Chinese Space Station Crew Home After Weather Delay

China’s Shenzhou-19 space station crew landed in Inner Mongolia early this morning Eastern Daylight Time, about a day later than planned because of bad weather at the landing site.  Their replacements on Shenzhou-20 arrived at Tiangong-3 last week, continuing permanent occupancy of China’s space station. Two of the Shenzhou-19 taikonauts set a new world record of 9 hours and 6 minutes for a single spacewalk.

China launched the first Tiangong-3 module in 2021. Two more were added in 2022 and the first crew changeover took place in December 2022. The Shenzhou-19/Shenzhou-20 handover is the sixth, following the roughly six-month pattern used for the U.S.-Russian-Japanese-European-Canadian International Space Station for the past 24 years.

Shenzhou-19 launched on October 29, 2024 EDT (October 30 in China) and landed at the Dongfeng landing site in north China’s Inner Mongolia Autonomous Region at 1:08 am EDT this morning, April 30 (1:08 pm local time in China).  They were supposed to return a day earlier, but winds were unfavorable.

The crew included two men, Cai Xuzhe and Song Lingdon, and a woman, Wang Haoze. Wang is China’s third female taikonaut and is “currently China’s only female space flight engineer” according to China’s state news agency Xinhua.
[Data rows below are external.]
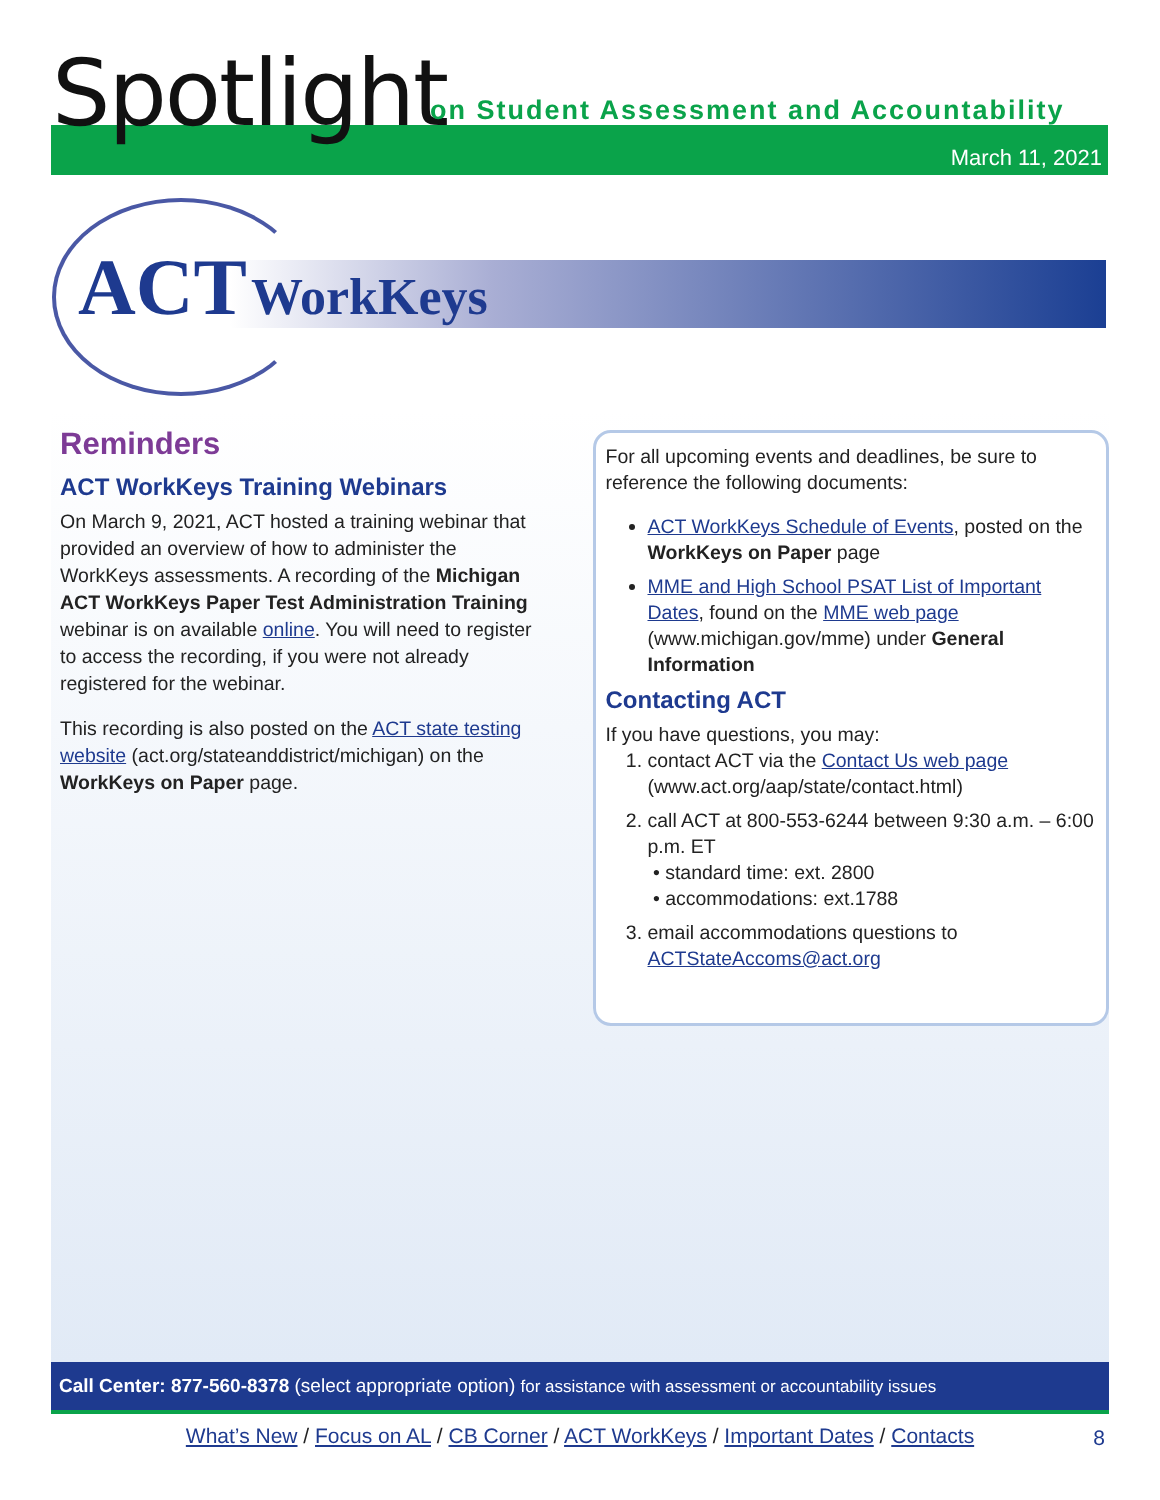Spotlight
on Student Assessment and Accountability
March 11, 2021
ACT WorkKeys
Reminders
ACT WorkKeys Training Webinars
On March 9, 2021, ACT hosted a training webinar that provided an overview of how to administer the WorkKeys assessments. A recording of the Michigan ACT WorkKeys Paper Test Administration Training webinar is on available online. You will need to register to access the recording, if you were not already registered for the webinar.
This recording is also posted on the ACT state testing website (act.org/stateanddistrict/michigan) on the WorkKeys on Paper page.
For all upcoming events and deadlines, be sure to reference the following documents:
ACT WorkKeys Schedule of Events, posted on the WorkKeys on Paper page
MME and High School PSAT List of Important Dates, found on the MME web page (www.michigan.gov/mme) under General Information
Contacting ACT
If you have questions, you may:
1. contact ACT via the Contact Us web page (www.act.org/aap/state/contact.html)
2. call ACT at 800-553-6244 between 9:30 a.m. – 6:00 p.m. ET
• standard time: ext. 2800
• accommodations: ext.1788
3. email accommodations questions to ACTStateAccoms@act.org
Call Center: 877-560-8378 (select appropriate option) for assistance with assessment or accountability issues
What’s New / Focus on AL / CB Corner / ACT WorkKeys / Important Dates / Contacts 8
Crew of Shenzhou-19, L-R: Wang Haoze, Cai Xuzhe (commander), and Song Lingdong. Credit: Xinhua

They arrived back in Beijing a few hours later.
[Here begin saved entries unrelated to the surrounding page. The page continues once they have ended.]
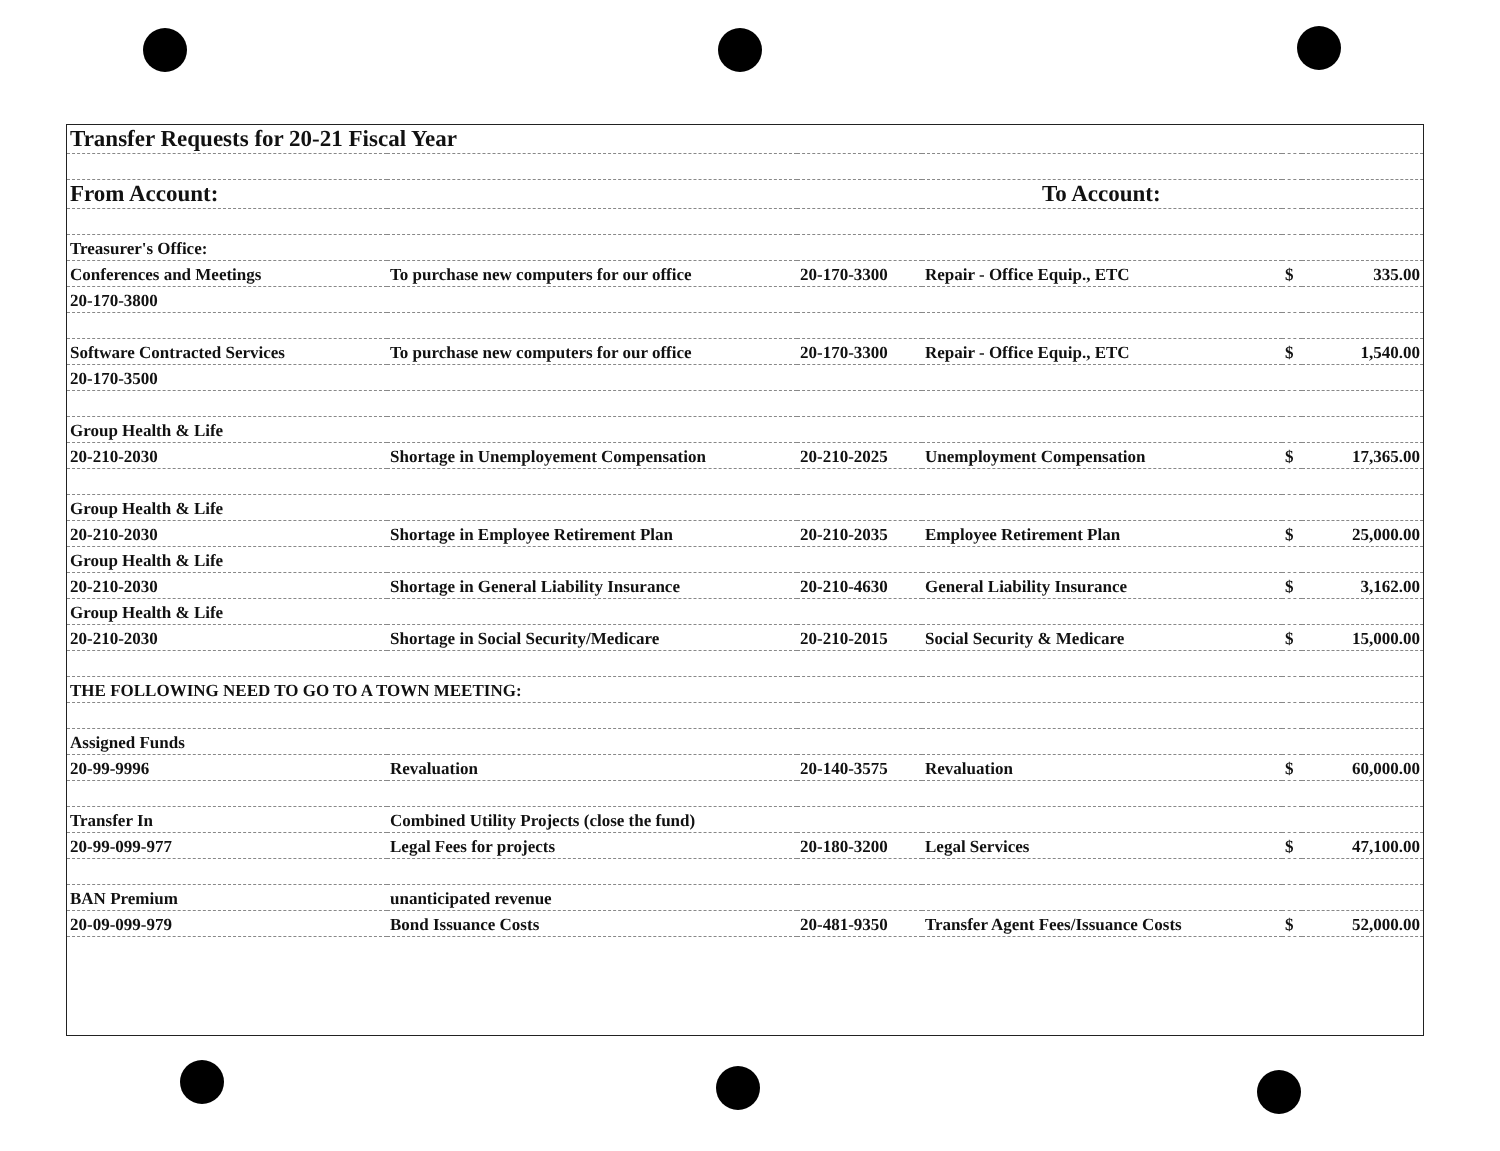| Transfer Requests for 20-21 Fiscal Year | | | | | |
| From Account: | | | To Account: | | |
| Treasurer's Office: | | | | | |
| Conferences and Meetings | To purchase new computers for our office | 20-170-3300 | Repair - Office Equip., ETC | $ | 335.00 |
| 20-170-3800 | | | | | |
| Software Contracted Services | To purchase new computers for our office | 20-170-3300 | Repair - Office Equip., ETC | $ | 1,540.00 |
| 20-170-3500 | | | | | |
| Group Health & Life | | | | | |
| 20-210-2030 | Shortage in Unemployement Compensation | 20-210-2025 | Unemployment Compensation | $ | 17,365.00 |
| Group Health & Life | | | | | |
| 20-210-2030 | Shortage in Employee Retirement Plan | 20-210-2035 | Employee Retirement Plan | $ | 25,000.00 |
| Group Health & Life | | | | | |
| 20-210-2030 | Shortage in General Liability Insurance | 20-210-4630 | General Liability Insurance | $ | 3,162.00 |
| Group Health & Life | | | | | |
| 20-210-2030 | Shortage in Social Security/Medicare | 20-210-2015 | Social Security & Medicare | $ | 15,000.00 |
| THE FOLLOWING NEED TO GO TO A TOWN MEETING: | | | | | |
| Assigned Funds | | | | | |
| 20-99-9996 | Revaluation | 20-140-3575 | Revaluation | $ | 60,000.00 |
| Transfer In | Combined Utility Projects (close the fund) | | | | |
| 20-99-099-977 | Legal Fees for projects | 20-180-3200 | Legal Services | $ | 47,100.00 |
| BAN Premium | unanticipated revenue | | | | |
| 20-09-099-979 | Bond Issuance Costs | 20-481-9350 | Transfer Agent Fees/Issuance Costs | $ | 52,000.00 |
The all-male Shenzhou-20 crew, Chen Dong, Chen Zhongrui, and Wang Jie, arrived on April 24 and were greeted by their Shenzhou-19 colleagues.

Shenzhou-19 was Cai’s second spaceflight and the first for Song and Wang.  Cai and Song performed three spacewalks. The first, on December 17, 2024, lasted 9 hours and 6 minutes and set a new world spacewalk duration record surpassing the 8 hour 56 minute spacewalk by NASA’s James Voss and Susan Helms in March 2001.

In total, Cai has performed five spacewalks, the most for any Chinese taikonaut. His first two were on Shenzhou-14. Xinhua cited Cai “fulfilling the most EVA tasks to date” as one of the two “historic milestones” of the mission.  The other was Wang’s serving as China’s female flight engineer.

Two other Chinese women have flown in space, however. Liu Yang was China’s first woman in space on Shenzhou-9 in 2012 and flew again on Shenzhou-14 in 2022. Wang Yaping was part of the Shenzhou-13 crew and the first Chinese woman to make a spacewalk in 2021.  Soviet cosmonaut Svetlana Savitskaya was the first woman to make a spacewalk in July 1984. NASA’s Kathy Sullivan was the first American three months later.

During their 183 days in space, the crew performed “88 projects spanning space life science, microgravity, fundamental physics, space materials, space medicine, and new space technologies.”  As shown in a video from the China Manned Space Agency (CMSA), they also tested a robotic pipeline inspection system using simulated pipelines. The robot features “23 degrees of freedom, draws biological inspiration from echinoderm animals like starfish and sea cucumbers, mimicking their tube feet with an innovative movement mechanism.”


The crew also worked with a flying robot, Xiao Hang, from the Harbin Institute of Technology that can fly around the space station performing a variety of tasks to assist the crew.